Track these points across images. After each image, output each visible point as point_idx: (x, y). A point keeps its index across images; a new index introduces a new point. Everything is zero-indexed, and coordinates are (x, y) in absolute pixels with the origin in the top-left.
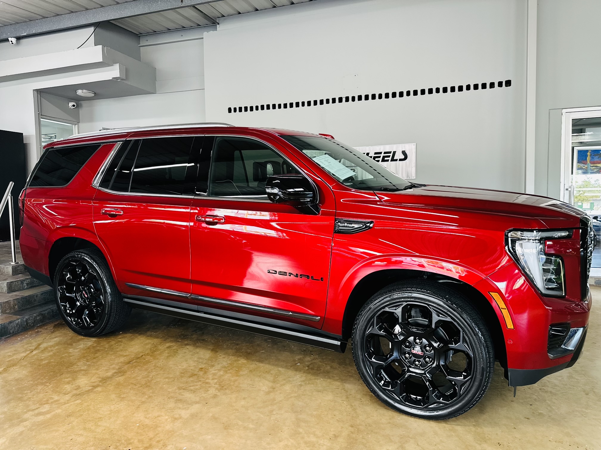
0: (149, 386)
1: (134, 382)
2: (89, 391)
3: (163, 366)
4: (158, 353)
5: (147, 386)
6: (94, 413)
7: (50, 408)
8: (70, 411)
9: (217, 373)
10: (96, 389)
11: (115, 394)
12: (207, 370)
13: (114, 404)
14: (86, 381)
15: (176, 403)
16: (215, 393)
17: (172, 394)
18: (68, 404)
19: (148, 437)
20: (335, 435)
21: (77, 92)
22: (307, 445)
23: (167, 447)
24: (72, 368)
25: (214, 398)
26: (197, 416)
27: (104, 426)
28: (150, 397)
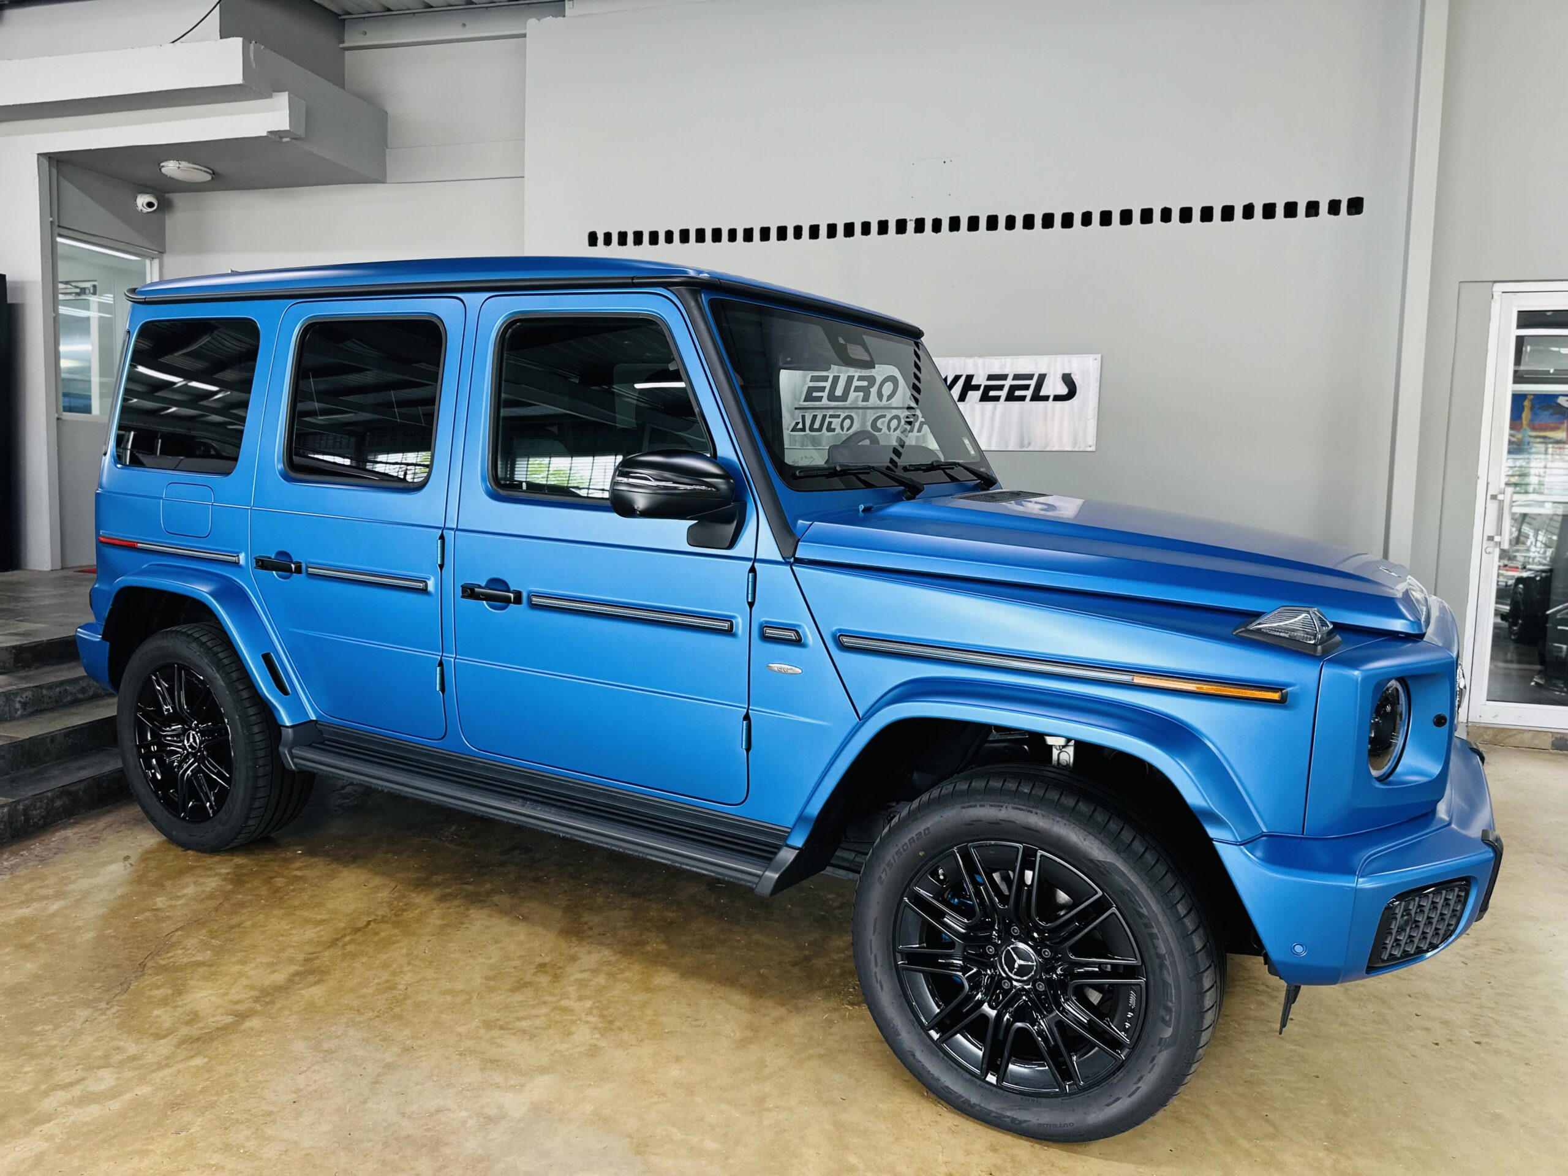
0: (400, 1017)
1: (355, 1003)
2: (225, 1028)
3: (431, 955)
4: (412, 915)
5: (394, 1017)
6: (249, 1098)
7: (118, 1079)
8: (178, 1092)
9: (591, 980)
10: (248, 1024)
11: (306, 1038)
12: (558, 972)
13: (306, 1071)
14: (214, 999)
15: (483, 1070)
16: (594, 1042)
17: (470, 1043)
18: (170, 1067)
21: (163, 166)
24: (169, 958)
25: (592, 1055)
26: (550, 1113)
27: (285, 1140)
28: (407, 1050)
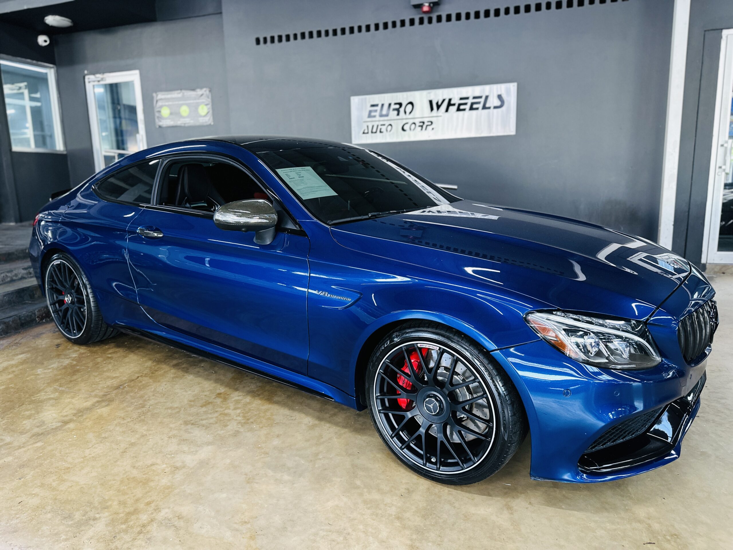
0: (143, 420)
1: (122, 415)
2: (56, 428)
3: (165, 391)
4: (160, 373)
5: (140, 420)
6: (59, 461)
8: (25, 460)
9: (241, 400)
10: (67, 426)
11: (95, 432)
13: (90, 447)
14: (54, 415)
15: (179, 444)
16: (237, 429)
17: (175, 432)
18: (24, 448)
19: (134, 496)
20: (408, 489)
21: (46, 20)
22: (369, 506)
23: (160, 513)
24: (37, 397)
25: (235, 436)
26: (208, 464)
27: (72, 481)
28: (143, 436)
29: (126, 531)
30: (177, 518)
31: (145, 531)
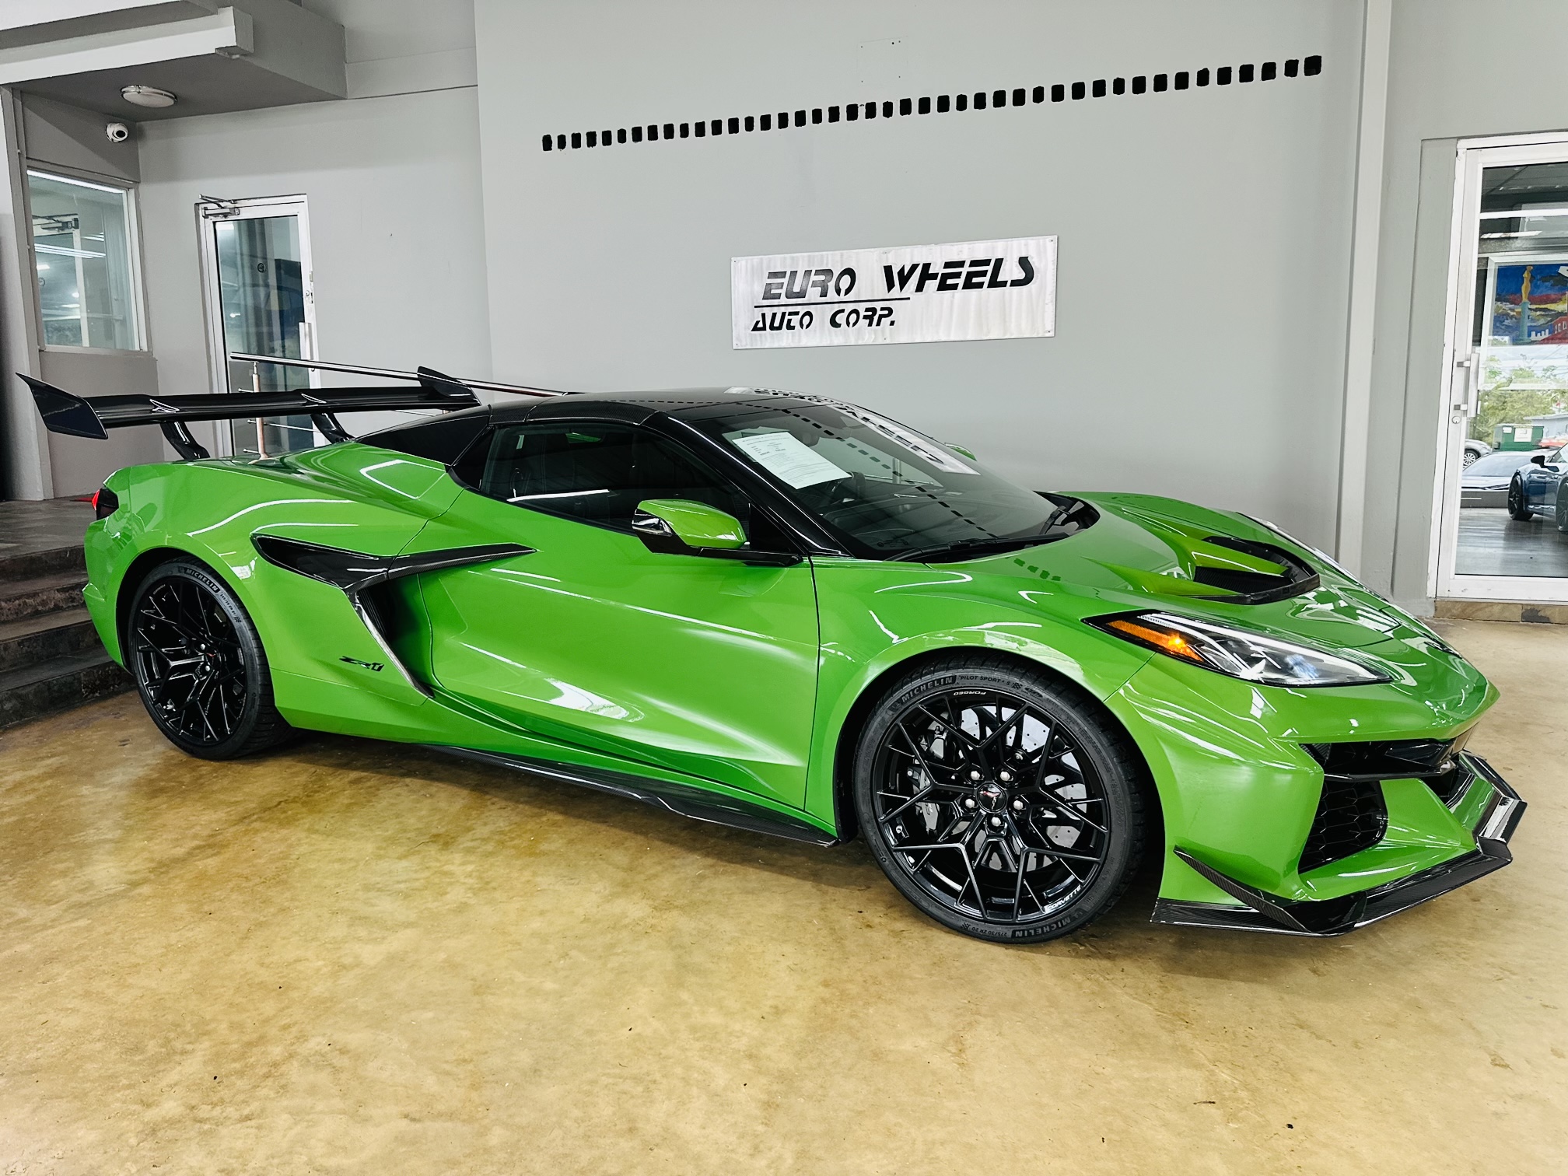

_Problem_
I'd like the material duplicated exactly, without its pictures.

_Answer box_
Track these points across images. After each image, output each visible point as point_idx: (x, y). A point keeps its index across images; a new index introduces a new point. Everything is zero-indexed, and coordinates are (x, y) in absolute pixels with the origin in the top-left.
0: (149, 386)
1: (134, 382)
2: (89, 391)
3: (163, 366)
4: (158, 353)
5: (147, 386)
6: (94, 413)
7: (50, 408)
8: (70, 411)
9: (217, 373)
10: (96, 389)
11: (115, 394)
12: (207, 370)
13: (114, 404)
14: (86, 381)
15: (176, 403)
16: (215, 393)
17: (172, 394)
18: (68, 404)
19: (148, 437)
20: (335, 435)
21: (77, 92)
22: (307, 445)
23: (167, 447)
24: (72, 368)
25: (214, 398)
26: (197, 416)
27: (104, 426)
28: (150, 397)
0: (400, 1017)
1: (355, 1003)
2: (225, 1028)
3: (431, 955)
4: (412, 915)
5: (394, 1017)
6: (249, 1098)
7: (118, 1079)
8: (178, 1092)
9: (591, 980)
10: (248, 1024)
11: (306, 1038)
12: (558, 972)
13: (306, 1071)
14: (214, 999)
15: (483, 1070)
16: (594, 1042)
17: (470, 1043)
18: (170, 1067)
21: (163, 166)
24: (169, 958)
25: (592, 1055)
26: (550, 1113)
27: (285, 1140)
28: (407, 1050)
0: (143, 420)
1: (122, 415)
2: (56, 428)
3: (165, 391)
4: (160, 373)
5: (140, 420)
6: (59, 461)
8: (25, 460)
9: (241, 400)
10: (67, 426)
11: (95, 432)
13: (90, 447)
14: (54, 415)
15: (179, 444)
16: (237, 429)
17: (175, 432)
18: (24, 448)
19: (134, 496)
20: (408, 489)
21: (46, 20)
22: (369, 506)
23: (160, 513)
24: (37, 397)
25: (235, 436)
26: (208, 464)
27: (72, 481)
28: (143, 436)
29: (126, 531)
30: (177, 518)
31: (145, 531)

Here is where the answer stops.